Brasília – O ex-ministro da Fazenda Antonio Palocci elegeu um vereador do PSDB em Ribeirão Preto, Nicanor Lopes, como seu alvo maior para tentar neutralizar a crise que levou ao seu indiciamento quinta-feira pelos crimes de peculato (desvio de dinheiro público), falsidade ideológica, formação de quadrilha e lavagem de dinheiro com origem ilícita – delitos que lhe são atribuídos pela polícia por causa do grande aumento do volume de varrição de ruas da cidade que administrou entre 2001 e 2002, situação que teria provocado rombo estimado em R$ 30, 7 milhões.

Nicanor é acusador reiterado de Palocci. Há 5 anos, o vereador questiona e põe sob suspeita atos e contratações que o petista fez. As denúncias do tucano deram suporte a parte dos 25 procedimentos de investigação que o Ministério Público conduz sobre Palocci.

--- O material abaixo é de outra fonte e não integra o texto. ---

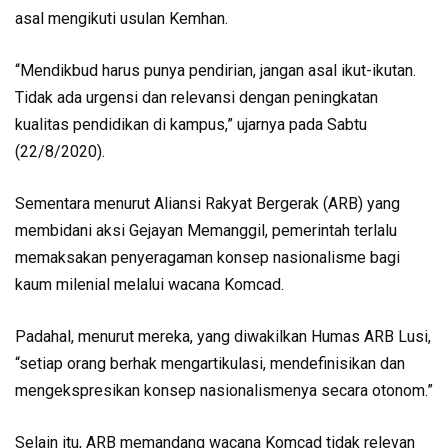
asal mengikuti usulan Kemhan.
“Mendikbud harus punya pendirian, jangan asal ikut-ikutan.
Tidak ada urgensi dan relevansi dengan peningkatan
kualitas pendidikan di kampus,” ujarnya pada Sabtu
(22/8/2020).
Sementara menurut Aliansi Rakyat Bergerak (ARB) yang
membidani aksi Gejayan Memanggil, pemerintah terlalu
memaksakan penyeragaman konsep nasionalisme bagi
kaum milenial melalui wacana Komcad.
Padahal, menurut mereka, yang diwakilkan Humas ARB Lusi,
“setiap orang berhak mengartikulasi, mendefinisikan dan
mengekspresikan konsep nasionalismenya secara otonom.”
Selain itu, ARB memandang wacana Komcad tidak relevan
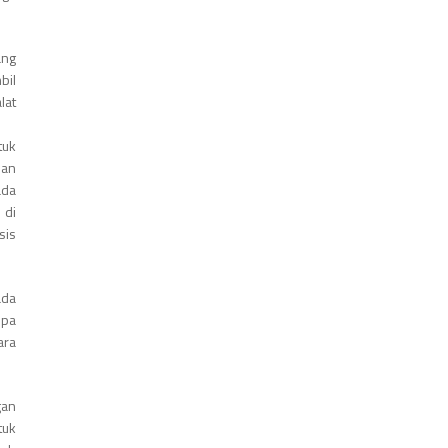
ang
bil
lat
tuk
dan
ada
 di
sis
ada
npa
ara
gan
tuk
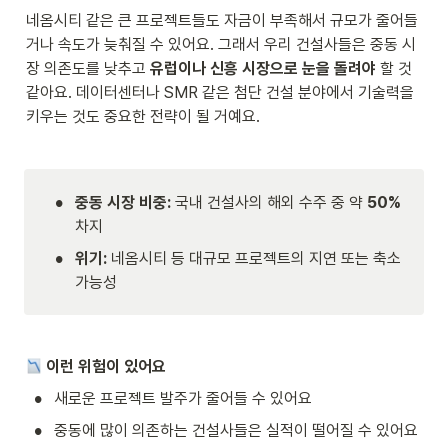
네옴시티 같은 큰 프로젝트들도 자금이 부족해서 규모가 줄어들
거나 속도가 늦춰질 수 있어요. 그래서 우리 건설사들은 중동 시
장 의존도를 낮추고 
유럽이나 신흥 시장으로 눈을 돌려야
 할 것 
같아요. 데이터센터나 SMR 같은 첨단 건설 분야에서 기술력을 
키우는 것도 중요한 전략이 될 거예요.
•
중동 시장 비중:
 국내 건설사의 해외 수주 중 약 
50%
차지
•
위기:
 네옴시티 등 대규모 프로젝트의 지연 또는 축소 
가능성
이런 위험이 있어요
•
새로운 프로젝트 발주가 줄어들 수 있어요
•
중동에 많이 의존하는 건설사들은 실적이 떨어질 수 있어요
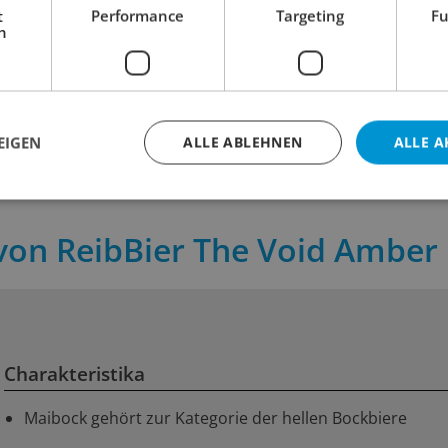
t
Performance
Targeting
Fu
h
3.10
pot
+ 0.30 Depot
inkl. MWST
 cl
Inhalt:
33 cl
EIGEN
ALLE ABLEHNEN
ALLE A
 von ReibBier The Void Amber
Charakteristika
Maibock gehört zur Kategorie der hellen Bockbiere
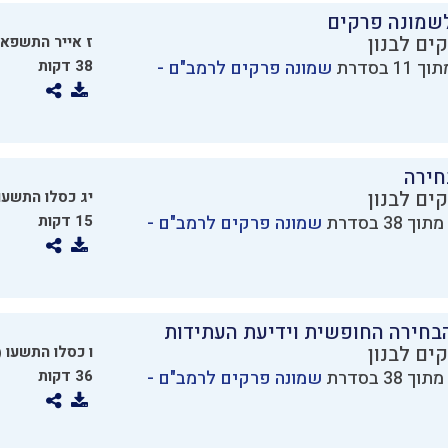
שמונה פרקים
ים לבנון
ז אייר התשפא
שמונה פרקים לרמב"ם -
38 דקות
חירה
ים לבנון
יג כסלו התשעו
שמונה פרקים לרמב"ם -
15 דקות
בחירה החופשית וידיעת העתידות
ים לבנון
ו כסלו התשעו
2015)
שמונה פרקים לרמב"ם -
36 דקות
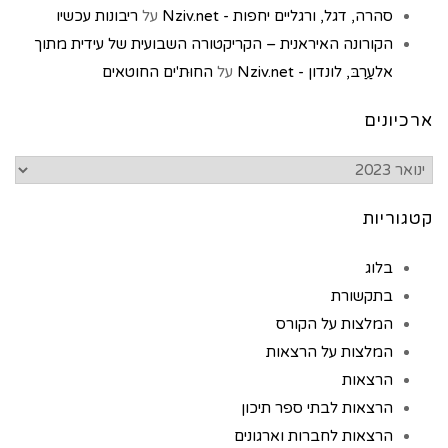
סהרה, דגל, ורגליים יחפות - Nziv.net
על
ריבונות עכשיו
הקורונה האיראנית – הקריקטורה השבועית של עידית מתוך
אלעַרַבּ, לונדון - Nziv.net
על
החוּת'ים החוטאים
ארכיונים
קטגוריות
בלוג
בתקשורת
המלצות על הקורס
המלצות על הרצאות
הרצאות
הרצאות לבתי ספר תיכון
הרצאות לחברות וארגונים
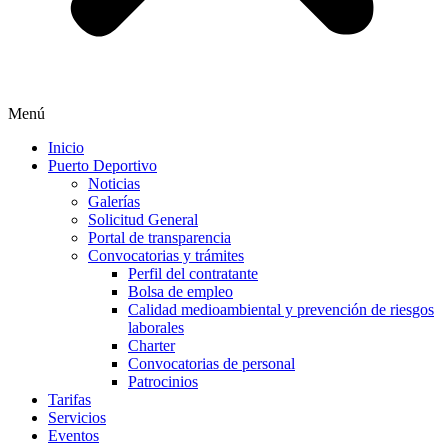
Menú
Inicio
Puerto Deportivo
Noticias
Galerías
Solicitud General
Portal de transparencia
Convocatorias y trámites
Perfil del contratante
Bolsa de empleo
Calidad medioambiental y prevención de riesgos
laborales
Charter
Convocatorias de personal
Patrocinios
Tarifas
Servicios
Eventos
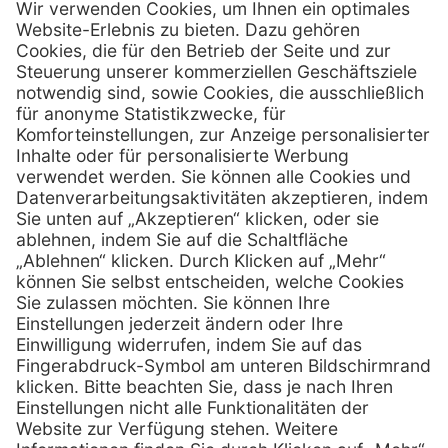
Firmensitz
PxD Praxis-Discount GmbH
Hans-Wunderlich-Straße 7
D-49078 Osnabrück
0800 - 600 66 30
Telefon:
0800 - 07 01 96
Telefon:
info @ praxis-discount.de
E-Mail:
Services
Hilfe
Serviceversprechen
FAQs
Sprechstundenbedarf
Kontakt
Retoure anmelden
Lob & Kritik
Zertifikat
Rechtliches
Impressum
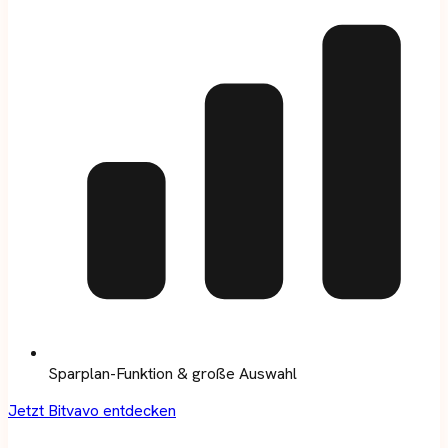
Sparplan-Funktion & große Auswahl
Jetzt Bitvavo entdecken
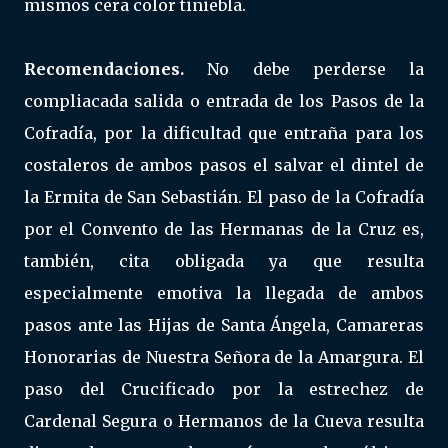
mismos cera color tiniebla.
Recomendaciones.
No debe perderse la
compliacada salida o entrada de los Pasos de la
Cofradía, por la dificultad que entraña para los
costaleros de ambos pasos el salvar el dintel de
la Ermita de San Sebastián. El paso de la Cofradía
por el Convento de las Hermanas de la Cruz es,
también, cita obligada ya que resulta
especialmente emotiva la llegada de ambos
pasos ante las Hijas de Santa Ángela, Camareras
Honorarias de Nuestra Señora de la Amargura. El
paso del Crucificado por la estrechez de
Cardenal Segura o Hermanos de la Cueva resulta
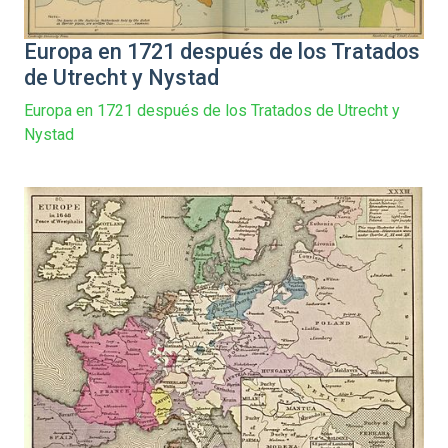
Europa en 1721 después de los Tratados
de Utrecht y Nystad
Europa en 1721 después de los Tratados de Utrecht y
Nystad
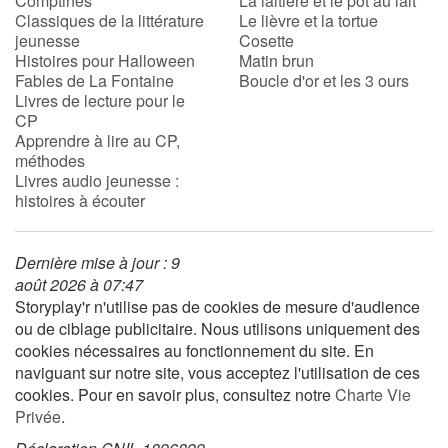
Comptines
La laitière et le pot au lait
Classiques de la littérature
Le lièvre et la tortue
jeunesse
Cosette
Histoires pour Halloween
Matin brun
Fables de La Fontaine
Boucle d'or et les 3 ours
Livres de lecture pour le
CP
Apprendre à lire au CP,
méthodes
Livres audio jeunesse :
histoires à écouter
Dernière mise à jour : 9
août 2026 à 07:47
Storyplay'r n'utilise pas de cookies de mesure d'audience
ou de ciblage publicitaire. Nous utilisons uniquement des
cookies nécessaires au fonctionnement du site. En
naviguant sur notre site, vous acceptez l'utilisation de ces
cookies. Pour en savoir plus, consultez notre
Charte Vie
Privée
.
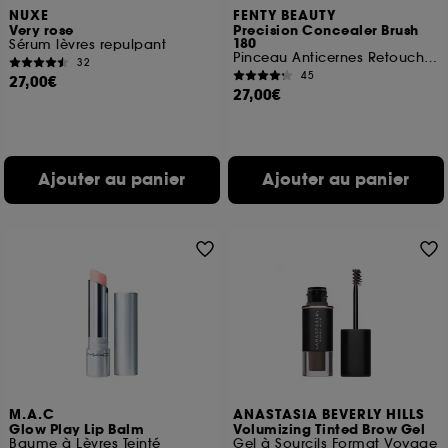
NUXE
FENTY BEAUTY
Very rose
Precision Concealer Brush
180
Sérum lèvres repulpant
Pinceau Anticernes Retouche Instantanée
32
45
27,00€
27,00€
Ajouter au panier
Ajouter au panier
M.A.C
ANASTASIA BEVERLY HILLS
Glow Play Lip Balm
Volumizing Tinted Brow Gel
Baume à Lèvres Teinté
Gel à Sourcils Format Voyage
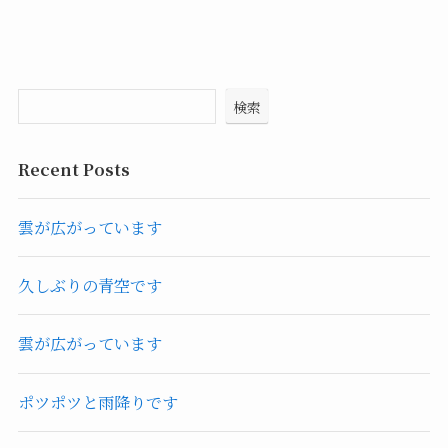
検索
Recent Posts
雲が広がっています
久しぶりの青空です
雲が広がっています
ポツポツと雨降りです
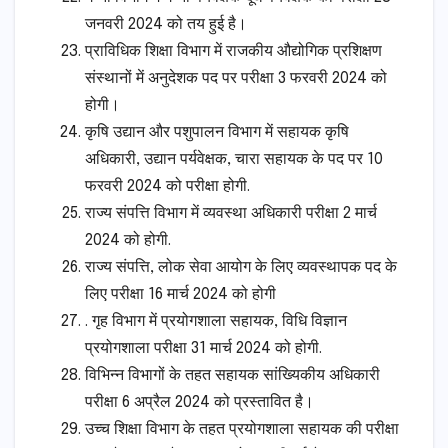
जनवरी 2024 को तय हुई है।
प्राविधिक शिक्षा विभाग में राजकीय औद्योगिक प्रशिक्षण
संस्थानों में अनुदेशक पद पर परीक्षा 3 फरवरी 2024 को
होगी।
कृषि उद्यान और पशुपालन विभाग में सहायक कृषि
अधिकारी, उद्यान पर्यवेक्षक, चारा सहायक के पद पर 10
फरवरी 2024 को परीक्षा होगी.
राज्य संपत्ति विभाग में व्यवस्था अधिकारी परीक्षा 2 मार्च
2024 को होगी.
राज्य संपत्ति, लोक सेवा आयोग के लिए व्यवस्थापक पद के
लिए परीक्षा 16 मार्च 2024 को होगी
. गृह विभाग में प्रयोगशाला सहायक, विधि विज्ञान
प्रयोगशाला परीक्षा 31 मार्च 2024 को होगी.
विभिन्न विभागों के तहत सहायक सांख्यिकीय अधिकारी
परीक्षा 6 अप्रैल 2024 को प्रस्तावित है।
उच्च शिक्षा विभाग के तहत प्रयोगशाला सहायक की परीक्षा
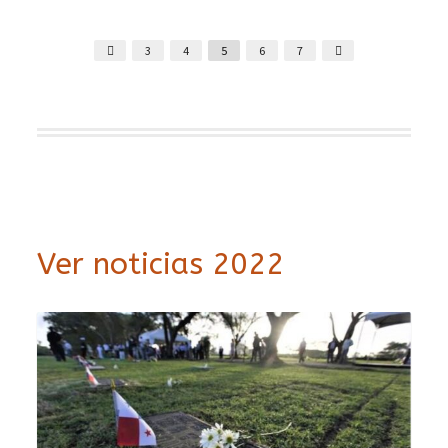
3
4
5
6
7
Ver noticias 2022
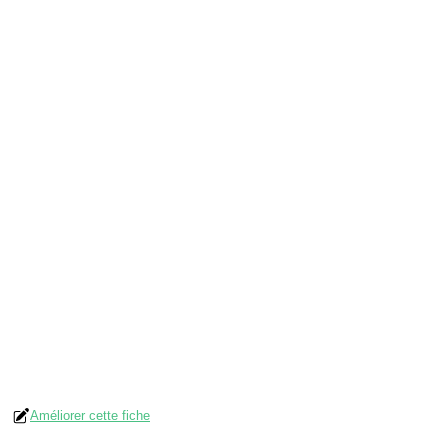
Améliorer cette fiche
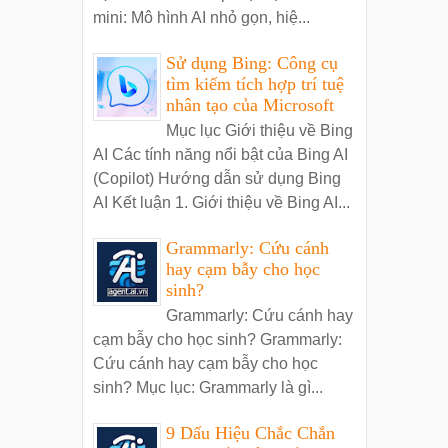
mini: Mô hình AI nhỏ gọn, hiệ...
Sử dụng Bing: Công cụ
tìm kiếm tích hợp trí tuệ
nhân tạo của Microsoft
Mục lục Giới thiệu về Bing
AI Các tính năng nổi bật của Bing AI
(Copilot) Hướng dẫn sử dụng Bing
AI Kết luận 1. Giới thiệu về Bing AI...
Grammarly: Cứu cánh
hay cạm bẫy cho học
sinh?
Grammarly: Cứu cánh hay
cạm bẫy cho học sinh? Grammarly:
Cứu cánh hay cạm bẫy cho học
sinh? Mục lục: Grammarly là gì...
9 Dấu Hiệu Chắc Chắn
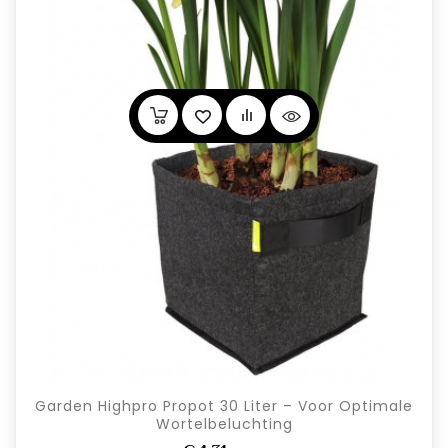
Garden Highpro Propot 30 Liter – Voor Optimale
Wortelbeluchting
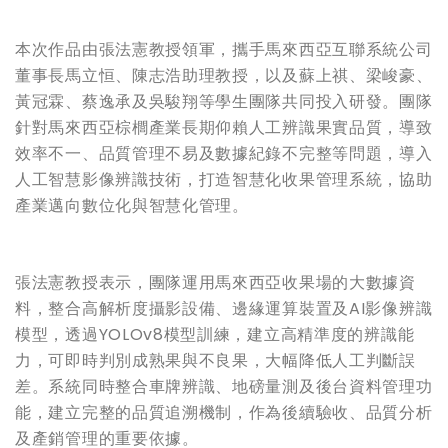
本次作品由張法憲教授領軍，攜手馬來西亞互聯系統公司
董事長馬立恒、陳志浩助理教授，以及蘇上祺、梁峻豪、
黃冠霖、蔡逸承及吳駿翔等學生團隊共同投入研發。團隊
針對馬來西亞棕櫚產業長期仰賴人工辨識果實品質，導致
效率不一、品質管理不易及數據紀錄不完整等問題，導入
人工智慧影像辨識技術，打造智慧化收果管理系統，協助
產業邁向數位化與智慧化管理。
張法憲教授表示，團隊運用馬來西亞收果場的大數據資
料，整合高解析度攝影設備、邊緣運算裝置及AI影像辨識
模型，透過YOLOv8模型訓練，建立高精準度的辨識能
力，可即時判別成熟果與不良果，大幅降低人工判斷誤
差。系統同時整合車牌辨識、地磅量測及後台資料管理功
能，建立完整的品質追溯機制，作為後續驗收、品質分析
及產銷管理的重要依據。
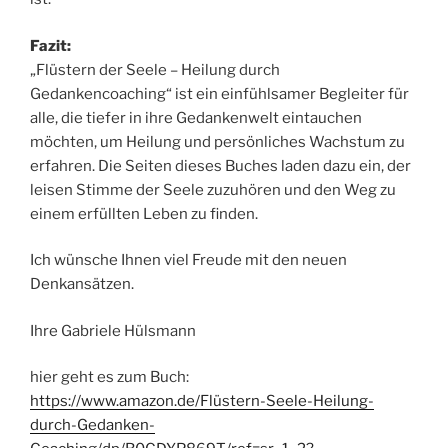
Fazit:
„Flüstern der Seele – Heilung durch
Gedankencoaching“ ist ein einfühlsamer Begleiter für
alle, die tiefer in ihre Gedankenwelt eintauchen
möchten, um Heilung und persönliches Wachstum zu
erfahren. Die Seiten dieses Buches laden dazu ein, der
leisen Stimme der Seele zuzuhören und den Weg zu
einem erfüllten Leben zu finden.
Ich wünsche Ihnen viel Freude mit den neuen
Denkansätzen.
Ihre Gabriele Hülsmann
hier geht es zum Buch:
https://www.amazon.de/Flüstern-Seele-Heilung-
durch-Gedanken-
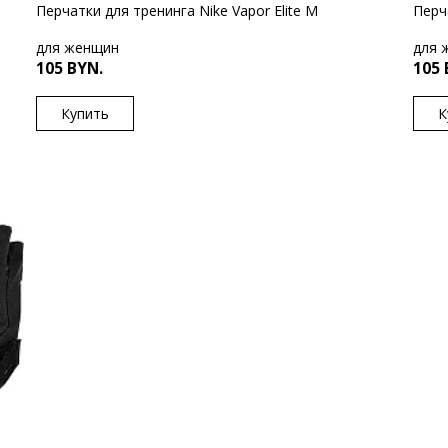
Перчатки для тренинга Nike Vapor Elite M
Перча
для женщин
для 
105 BYN.
105 
Купить
К
US
US
M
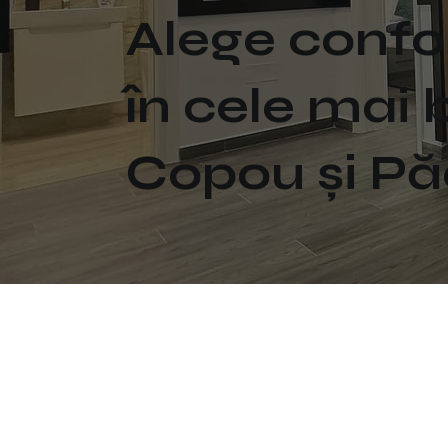
Alege confo
în cele mai 
Copou și Păc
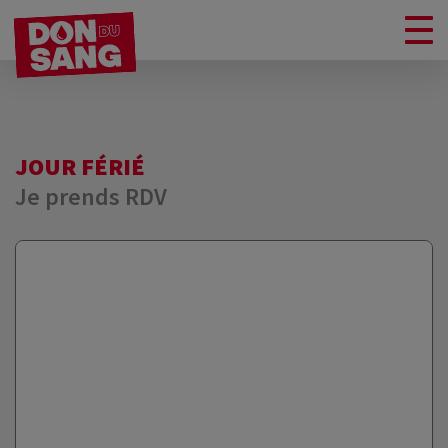
JOUR FÉRIÉ
Je prends RDV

Interrogado quinta-feira pela Polícia Civil do Distrito Federal, Palocci disse que ao assumir a prefeitura de Ribeirão identificou irregularidades no Programa Cidade Limpa, adotado pelo seu antecessor, Luiz Roberto Jábali (PSDB). O programa foi idealizado por Nicanor, que atuou como diretor das administrações regionais e depois secretário de Governo de Jábali.

"O vereador Nicanor Lopes patrocinava o Cidade Limpa e como eu acabei com esse programa ele começou a estimular as denúncias contra mim e contra a minha administração", acusou Palocci. O sistema de coleta de lixo é o ponto central da acusação que a polícia imputa a Palocci – no seu governo, segundo inquérito dirigido pelo delegado Benedito Antonio Valencise, dobraram os valores relativos à medição da varrição de ruas.

No último ano da administração Jábali, 2000, a planilha de serviços efetuados indicou que as equipes de limpeza atuaram em 273, 03 mil quilômetros. Em 2001, primeiro da gestão Palocci, essa quantidade pulou para 544, 9 mil quilômetros. A polícia anuncia ter identificado falsas certidões que multiplicaram artificialmente a varrição.

Irregularidades 

O Cidade Limpa consistia na transferência de serviços de varrição a associações de bairro, que se encarregavam da seleção e contratação da mão-de-obra. As despesas eram bancadas com verbas da prefeitura.

À polícia, Palocci disse que ao assumir a prefeitura de Ribeirão identificou irregularidades no programa adotado pelo seu antecessor. Segundo o ex-ministro, o Cidade Limpa provocou uma onda de ações trabalhistas contra a municipalidade porque os trabalhadores contratados recebiam salário inferior ao mínimo. Palocci resolveu acabar com o programa, repassando a uma autarquia, o Departamento de Água e Esgoto de Ribeirão (Daerp) a responsabilidade pelo sistema de limpeza urbana.

O ex-ministro negou categoricamente ter cometido ou autorizado a produção de certidões frias para justificar os desembolsos em larga escala. "Fui vereador, prefeito duas vezes, deputado estadual e federal e ministro e jamais sofri qualquer processo na minha vida pública, que é longa", disse Palocci. Ao atribuir a responsabilidade do sistema de limpeza ao Daerp, Palocci acentuou que "o prefeito não assina os contratos, legalmente as autarquias tem autonomia para fazer licitações e contratações".